Increasing data volume can also have unintended consequences for data quality. Larger datasets require greater oversight and carry a higher risk of transcription errors, missing data, and discrepancies that require resolution. The result is a paradox: More data collected for the sake of completeness can lead to greater noise and less efficiency in determining the very outcomes the trial is designed to assess.
These operational pressures also contribute to broader systemic effects. Clinical research sites consistently report staffing shortages, administrative burden, and burnout as critical challenges. Trials that require extensive non-core data collection may become less attractive to sites deciding which studies to support. Similarly, participants — especially those with limited flexibility, mobility limitations, or caregiving responsibilities — may hesitate to enroll or may discontinue participation if the perceived burden outweighs personal benefit.

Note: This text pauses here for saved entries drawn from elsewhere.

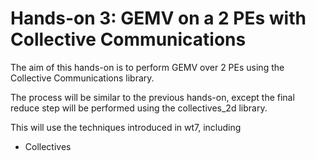 # Hands-on 3: GEMV on a 2 PEs with Collective Communications

The aim of this hands-on is to perform GEMV over 2 PEs using the Collective Communications library.

The process will be similar to the previous hands-on, except the final reduce step will be performed using the collectives_2d library.

This will use the techniques introduced in wt7, including 

* Collectives


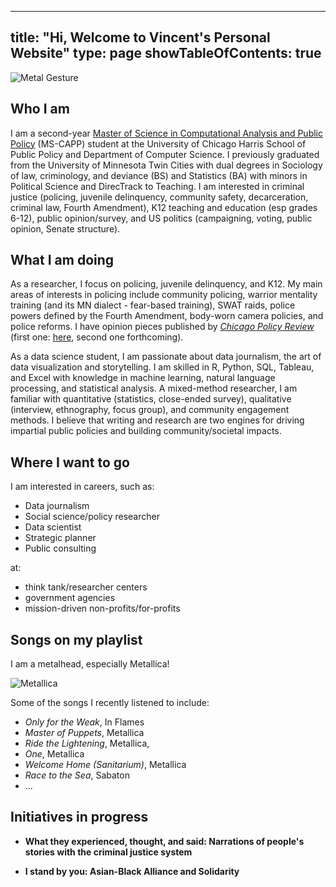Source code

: 
---
title: "Hi, Welcome to Vincent's Personal Website"
type: page
showTableOfContents: true
---

![Metal Gesture](/images/my_metal_gesture.jpg "my metal gesture")


## Who I am

I am a second-year [Master of Science in Computational Analysis and Public Policy](https://capp.cs.uchicago.edu/) (MS-CAPP) student at the University of Chicago Harris School of Public Policy and Department of Computer Science. I previously graduated from the University of Minnesota Twin Cities with dual degrees in Sociology of law, criminology, and deviance (BS) and Statistics (BA) with minors in Political Science and DirecTrack to Teaching. I am interested in criminal justice (policing, juvenile delinquency, community safety, decarceration, criminal law, Fourth Amendment), K12 teaching and education (esp grades 6-12), public opinion/survey, and US politics (campaigning, voting, public opinion, Senate structure). 


## What I am doing

As a researcher, I focus on policing, juvenile delinquency, and K12. My main areas of interests in policing include community policing, warrior mentality training (and its MN dialect - fear-based training), SWAT raids, police powers defined by the Fourth Amendment, body-worn camera policies, and police reforms. I have opinion pieces published by [*Chicago Policy Review*](https://chicagopolicyreview.org/) (first one: [here](https://chicagopolicyreview.org/2022/01/19/soldiers-to-guardians-transition-to-a-community-policing-model/), second one forthcoming).  

As a data science student, I am passionate about data journalism, the art of data visualization and storytelling. I am skilled in R, Python, SQL, Tableau, and Excel with knowledge in machine learning, natural language processing, and statistical analysis. A mixed-method researcher, I am familiar with quantitative (statistics, close-ended survey), qualitative (interview, ethnography, focus group), and community engagement methods. I believe that writing and research are two engines for driving impartial public policies and building community/societal impacts.


## Where I want to go

I am interested in careers, such as:

- Data journalism
- Social science/policy researcher
- Data scientist
- Strategic planner
- Public consulting

at: 
- think tank/researcher centers
- government agencies
- mission-driven non-profits/for-profits


## Songs on my playlist

I am a metalhead, especially Metallica! 

![Metallica](/images/Metallica.jpg "Metallica")

Some of the songs I recently listened to include:

- *Only for the Weak*, In Flames
- *Master of Puppets*, Metallica
- *Ride the Lightening*, Metallica,
- *One*, Metallica
- *Welcome Home (Sanitarium)*, Metallica
- *Race to the Sea*, Sabaton
- ...

## Initiatives in progress

* **What they experienced, thought, and said: Narrations of people's stories with the criminal justice system**

* **I stand by you: Asian-Black Alliance and Solidarity**



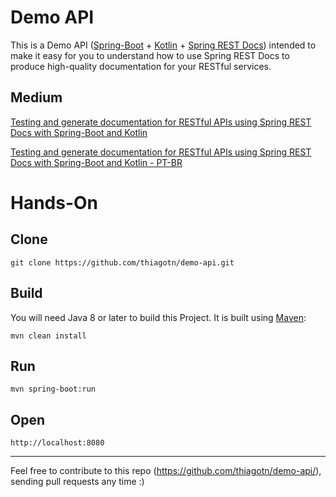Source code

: # Demo API

This is a Demo API ([Spring-Boot](https://spring.io/projects/spring-boot) + [Kotlin](https://kotlinlang.org/) + [Spring REST Docs](https://docs.spring.io/spring-restdocs/docs/current/reference/html5/)) intended to make it easy for you to understand how to use Spring REST Docs to produce high-quality documentation for your RESTful services.

## Medium

[Testing and generate documentation for RESTful APIs using Spring REST Docs with Spring-Boot and Kotlin](https://medium.com/@thiagotn/testing-and-generate-documentation-for-restful-apis-using-spring-rest-docs-with-kotlin-and-7ba243df26c9)

[Testing and generate documentation for RESTful APIs using Spring REST Docs with Spring-Boot and Kotlin - PT-BR](https://medium.com/@thiagotn/documentando-apis-com-spring-rest-docs-usando-kotlin-e-spring-boot-6b2800ce825b)

# Hands-On

## Clone

    git clone https://github.com/thiagotn/demo-api.git

## Build
You will need Java 8 or later to build this Project. It is built using [Maven](https://maven.apache.org/):

    mvn clean install

## Run

    mvn spring-boot:run
    
## Open

    http://localhost:8080

------
Feel free to contribute to this repo (https://github.com/thiagotn/demo-api/), sending pull requests any time :)
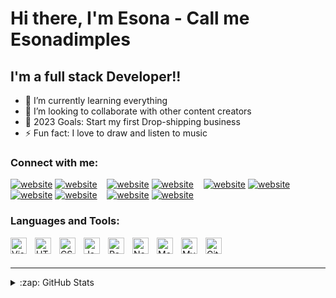 # Hi there, I'm Esona - Call me Esonadimples

## I'm a full stack Developer!!

- 🌱 I’m currently learning everything
- 👯 I’m looking to collaborate with other content creators
- 🥅 2023 Goals: Start my first Drop-shipping business
- ⚡ Fun fact: I love to draw and listen to music

### Connect with me:

[![website](./img/globe-light.svg)](https://remarkableally.com#gh-light-mode-only)
[![website](./img/globe-dark.svg)](https://remarkableally.com#gh-dark-mode-only)
&nbsp;&nbsp;
[![website](./img/youtube-light.svg)](https://www.youtube.com/channel/UCRRFHzaTXhGkEiy8twVVTpw#gh-light-mode-only)
[![website](./img/youtube-dark.svg)](https://www.youtube.com/channel/UCRRFHzaTXhGkEiy8twVVTpw#gh-dark-mode-only)
&nbsp;&nbsp;
[![website](./img/twitter-light.svg)](https://twitter.com/xoli_kelvin#gh-light-mode-only)
[![website](./img/twitter-dark.svg)](https://twitter.com/xoli_kelvin#gh-dark-mode-only)
&nbsp;&nbsp;
[![website](./img/linkedin-light.svg)](https://linkedin.com/in/xolile-radebe-271a73252#gh-light-mode-only)
[![website](./img/linkedin-dark.svg)](https://www.linkedin.com/in/xolile-radebe-271a73252#gh-dark-mode-only)
&nbsp;&nbsp;
[![website](./img/instagram-light.svg)](https://instagram.com/xoli_kelvin#gh-light-mode-only)
[![website](./img/instagram-dark.svg)](https://instagram.com/xoli_kelvin#gh-dark-mode-only)

### Languages and Tools:

<img align="left" alt="Visual Studio Code" width="26px" src="https://cdn.jsdelivr.net/gh/devicons/devicon/icons/vscode/vscode-original.svg" style="padding-right:10px;" />
<img align="left" alt="HTML5" width="26px" src="https://cdn.jsdelivr.net/gh/devicons/devicon/icons/html5/html5-original.svg" style="padding-right:10px;" />
<img align="left" alt="CSS3" width="26px" src="https://cdn.jsdelivr.net/gh/devicons/devicon/icons/css3/css3-original.svg" style="padding-right:10px;" />
<img align="left" alt="JavaScript" width="26px" src="https://cdn.jsdelivr.net/gh/devicons/devicon/icons/javascript/javascript-original.svg" style="padding-right:10px;" />
<img align="left" alt="React" width="26px" src="https://cdn.jsdelivr.net/gh/devicons/devicon/icons/react/react-original.svg" style="padding-right:10px;" />
<img align="left" alt="Node.js" width="26px" src="https://cdn.jsdelivr.net/gh/devicons/devicon/icons/nodejs/nodejs-original.svg" style="padding-right:10px;" />
<img align="left" alt="MongoDB" width="26px" src="https://cdn.jsdelivr.net/gh/devicons/devicon/icons/mongodb/mongodb-original.svg" style="padding-right:10px;" />
<img align="left" alt="MySQL" width="26px" src="https://cdn.jsdelivr.net/gh/devicons/devicon/icons/mysql/mysql-original.svg" style="padding-right:10px;" />
<img align="left" alt="GitHub" width="26px" src="https://user-images.githubusercontent.com/3369400/139447912-e0f43f33-6d9f-45f8-be46-2df5bbc91289.png" style="padding-right:10px;" />


<br />
<br />

---

<details>
  <summary>:zap: GitHub Stats</summary>

  <img align="left" alt="codeSTACKr's GitHub Stats" src="https://github-readme-stats.vercel.app/api?username=Esonadimples&show_icons=true&hide_border=false&title_color=ff652f&icon_color=FFE400&bg_color=09131B&text_color=ffffff&border_color=0c1a25" />

</details>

Rethinking protocol design for efficiency and relevance
The findings support the guidelines’ call for more intentional protocol design and reinforce the importance of collecting only essential and relevant data.
- Natalia Camargo Sanmiguel, Merck
The findings of this study come at a time when regulators and global standards bodies are encouraging greater flexibility and proportionality in clinical trial design. In January 2025, the International Council for Harmonisation (ICH) updated the Guideline for Good Clinical Practice (GCP), ICH E6(R3), to reflect emerging technologies and evolving study designs.
Natalia Camargo Sanmiguel, Associate Director of Clinical Data Management at Merck, noted that, “The study aligns closely with guidelines, such as ICH E6(R3), which emphasize fit-for-purpose data collection and minimizing unnecessary complexity and burden. The findings support the guidelines’ call for more intentional protocol design and reinforce the importance of collecting only essential and relevant data.”
Looking forward, the study suggests several promising strategies for strengthening alignment between scientific rigor and participant accessibility. One of the most important opportunities is to bring cross-functional review earlier into the protocol development process, allowing medical, biostatistics, operations, site, and patient-experience perspectives to shape data collection plans before they are finalized. This shift encourages teams not only to ask whether a procedure could yield useful information, but also its necessity, frequency, and relevance to the specific trial context.
This research highlights the need for a broader cultural shift: moving away from the assumption that more data is inherently better and toward recognizing that the most meaningful data is collected with purpose. By aligning protocol design with regulatory guidance and the lived realities of trial participants and sites, sponsors have the opportunity to create trials that are scientifically rigorous, operationally feasible, and ethically grounded.